Dataset content START
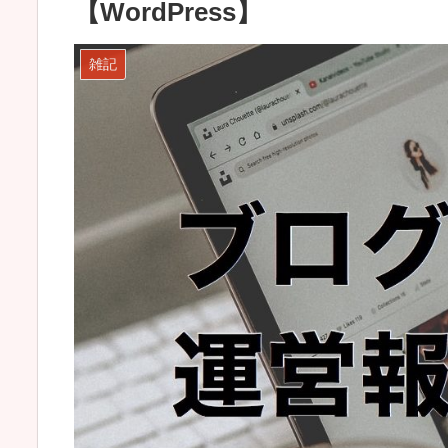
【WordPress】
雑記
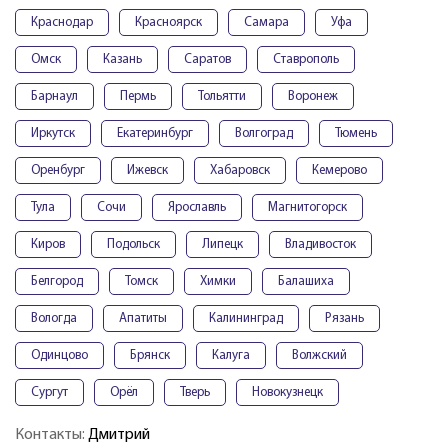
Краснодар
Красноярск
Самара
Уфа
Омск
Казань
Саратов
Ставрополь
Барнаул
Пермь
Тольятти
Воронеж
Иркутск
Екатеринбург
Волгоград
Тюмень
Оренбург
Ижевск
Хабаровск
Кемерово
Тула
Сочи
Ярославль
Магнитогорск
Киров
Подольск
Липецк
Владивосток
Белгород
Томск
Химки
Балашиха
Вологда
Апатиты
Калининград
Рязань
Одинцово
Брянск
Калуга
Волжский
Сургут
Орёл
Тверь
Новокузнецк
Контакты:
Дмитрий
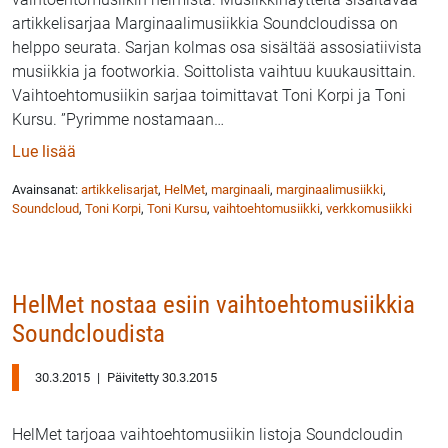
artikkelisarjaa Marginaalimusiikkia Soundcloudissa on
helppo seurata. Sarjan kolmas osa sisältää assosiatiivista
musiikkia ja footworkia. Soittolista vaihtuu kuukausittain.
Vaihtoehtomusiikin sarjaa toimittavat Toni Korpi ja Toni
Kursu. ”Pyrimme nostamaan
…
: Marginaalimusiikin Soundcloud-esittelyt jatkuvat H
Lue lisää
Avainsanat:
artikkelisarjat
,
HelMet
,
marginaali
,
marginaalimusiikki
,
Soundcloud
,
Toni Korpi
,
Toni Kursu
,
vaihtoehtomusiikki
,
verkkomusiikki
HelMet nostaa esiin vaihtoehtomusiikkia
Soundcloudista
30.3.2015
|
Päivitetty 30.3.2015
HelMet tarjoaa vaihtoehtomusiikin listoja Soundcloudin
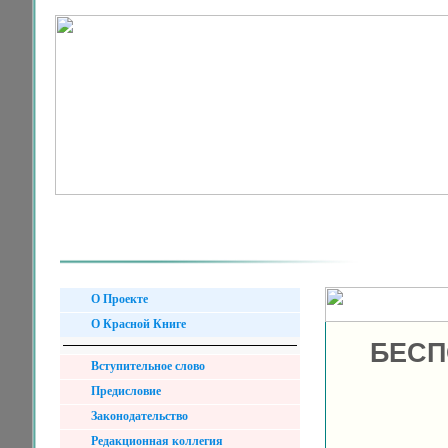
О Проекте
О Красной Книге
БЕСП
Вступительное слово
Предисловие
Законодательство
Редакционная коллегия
Dataset content END
Dataset content START
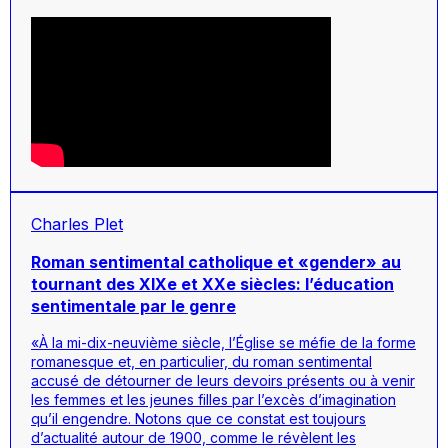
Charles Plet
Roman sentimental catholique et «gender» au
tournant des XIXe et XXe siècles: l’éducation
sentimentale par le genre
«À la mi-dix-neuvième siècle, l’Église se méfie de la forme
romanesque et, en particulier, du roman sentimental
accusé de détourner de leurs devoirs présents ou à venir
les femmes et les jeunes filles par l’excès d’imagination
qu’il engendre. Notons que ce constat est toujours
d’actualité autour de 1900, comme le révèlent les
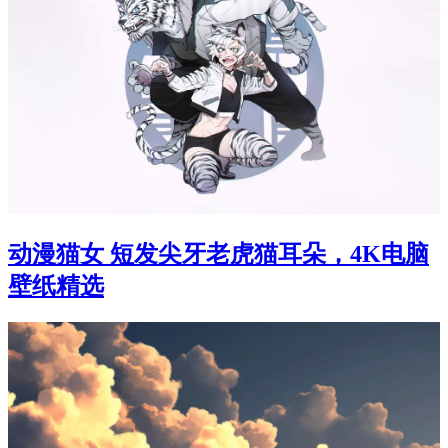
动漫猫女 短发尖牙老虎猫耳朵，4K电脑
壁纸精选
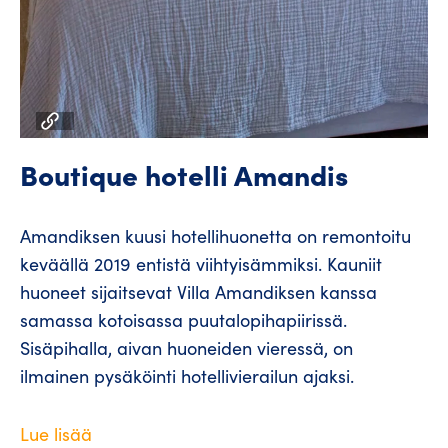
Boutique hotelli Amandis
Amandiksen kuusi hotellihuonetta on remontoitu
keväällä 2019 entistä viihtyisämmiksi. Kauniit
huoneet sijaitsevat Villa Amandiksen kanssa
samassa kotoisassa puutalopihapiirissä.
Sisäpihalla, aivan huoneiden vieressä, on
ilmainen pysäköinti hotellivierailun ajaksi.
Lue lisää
Dataset content END
Dataset content START
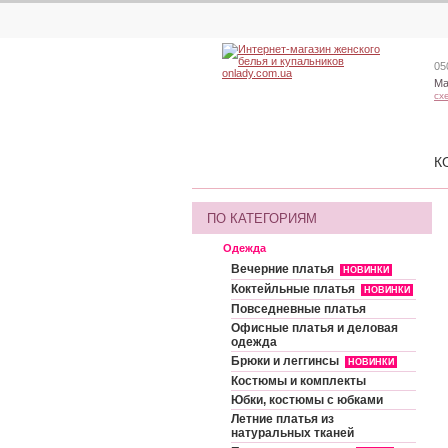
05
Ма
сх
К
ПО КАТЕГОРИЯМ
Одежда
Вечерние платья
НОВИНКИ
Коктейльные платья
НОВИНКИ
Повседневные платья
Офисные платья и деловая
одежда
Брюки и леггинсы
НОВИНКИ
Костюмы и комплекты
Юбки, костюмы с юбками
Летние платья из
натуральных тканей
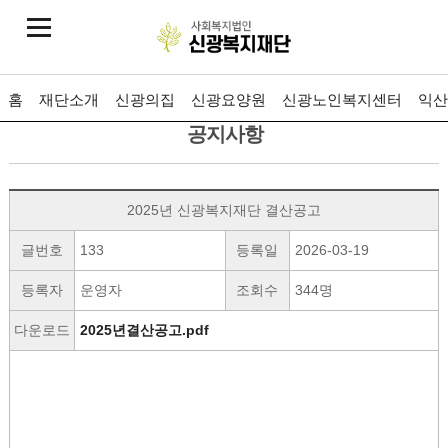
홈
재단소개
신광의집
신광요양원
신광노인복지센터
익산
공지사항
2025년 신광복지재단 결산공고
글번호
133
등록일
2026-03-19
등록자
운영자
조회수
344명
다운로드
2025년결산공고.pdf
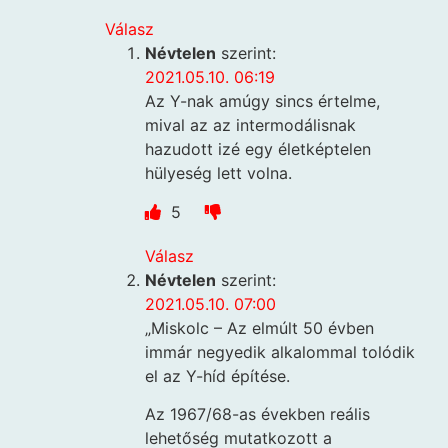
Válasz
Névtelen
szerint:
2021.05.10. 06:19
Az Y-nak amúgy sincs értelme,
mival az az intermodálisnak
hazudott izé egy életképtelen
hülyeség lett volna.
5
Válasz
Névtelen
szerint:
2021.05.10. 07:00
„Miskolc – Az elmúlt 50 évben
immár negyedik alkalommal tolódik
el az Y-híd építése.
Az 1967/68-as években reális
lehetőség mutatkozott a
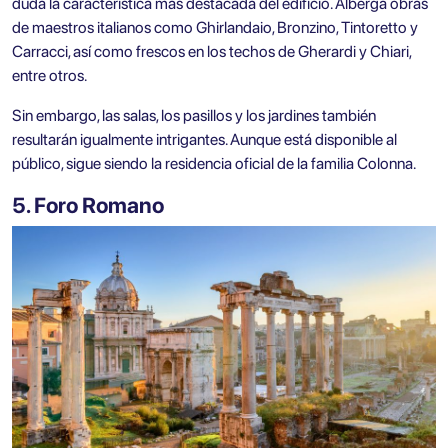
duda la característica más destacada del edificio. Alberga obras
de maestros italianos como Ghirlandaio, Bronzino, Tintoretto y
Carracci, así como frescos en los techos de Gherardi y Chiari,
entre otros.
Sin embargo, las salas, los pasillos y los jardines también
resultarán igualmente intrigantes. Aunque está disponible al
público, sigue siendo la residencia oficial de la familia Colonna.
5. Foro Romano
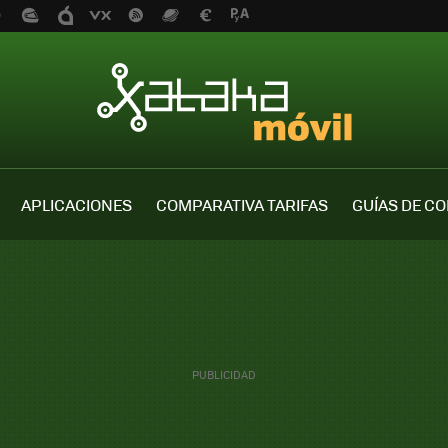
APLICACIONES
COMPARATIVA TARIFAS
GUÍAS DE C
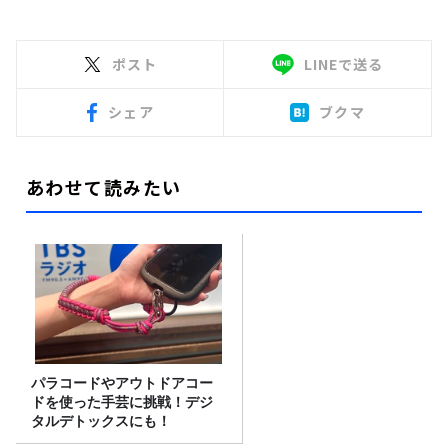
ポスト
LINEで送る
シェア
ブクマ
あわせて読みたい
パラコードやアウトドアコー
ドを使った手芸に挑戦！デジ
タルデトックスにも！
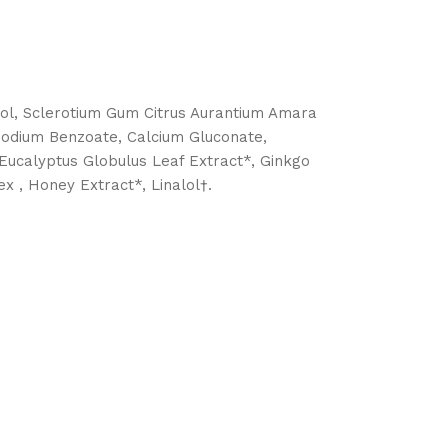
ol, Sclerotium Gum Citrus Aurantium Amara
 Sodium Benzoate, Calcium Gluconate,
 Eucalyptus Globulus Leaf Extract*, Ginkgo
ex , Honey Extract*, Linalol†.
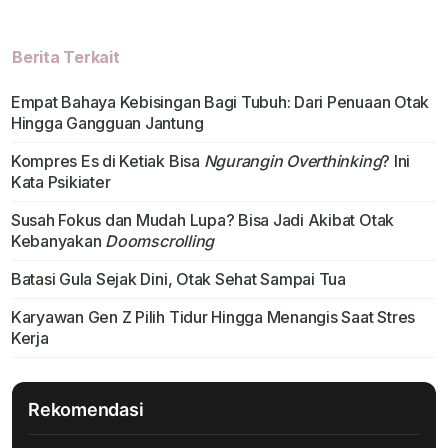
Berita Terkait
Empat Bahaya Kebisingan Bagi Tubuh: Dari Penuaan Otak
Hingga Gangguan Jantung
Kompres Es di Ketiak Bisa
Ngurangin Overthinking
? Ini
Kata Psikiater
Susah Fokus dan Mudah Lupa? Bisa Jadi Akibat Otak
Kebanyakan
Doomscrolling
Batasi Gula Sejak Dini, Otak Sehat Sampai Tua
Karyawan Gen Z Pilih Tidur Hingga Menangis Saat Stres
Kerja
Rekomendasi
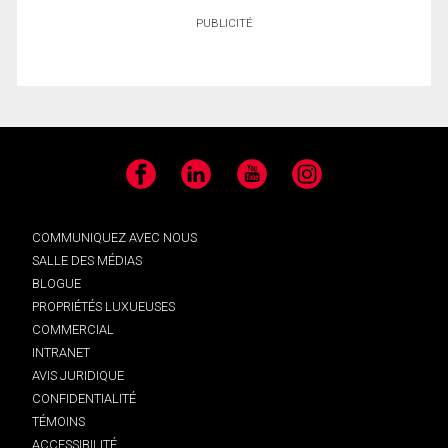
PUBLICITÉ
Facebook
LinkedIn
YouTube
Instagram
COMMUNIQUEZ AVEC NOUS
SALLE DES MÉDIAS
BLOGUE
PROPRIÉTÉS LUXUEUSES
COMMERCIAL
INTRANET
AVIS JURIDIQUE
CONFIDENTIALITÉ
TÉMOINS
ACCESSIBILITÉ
Dataset content END
Above are the records. Copy every line in them holding "como".

Response to this exercise:
de maestros italianos como Ghirlandaio, Bronzino, Tintoretto y
Carracci, así como frescos en los techos de Gherardi y Chiari,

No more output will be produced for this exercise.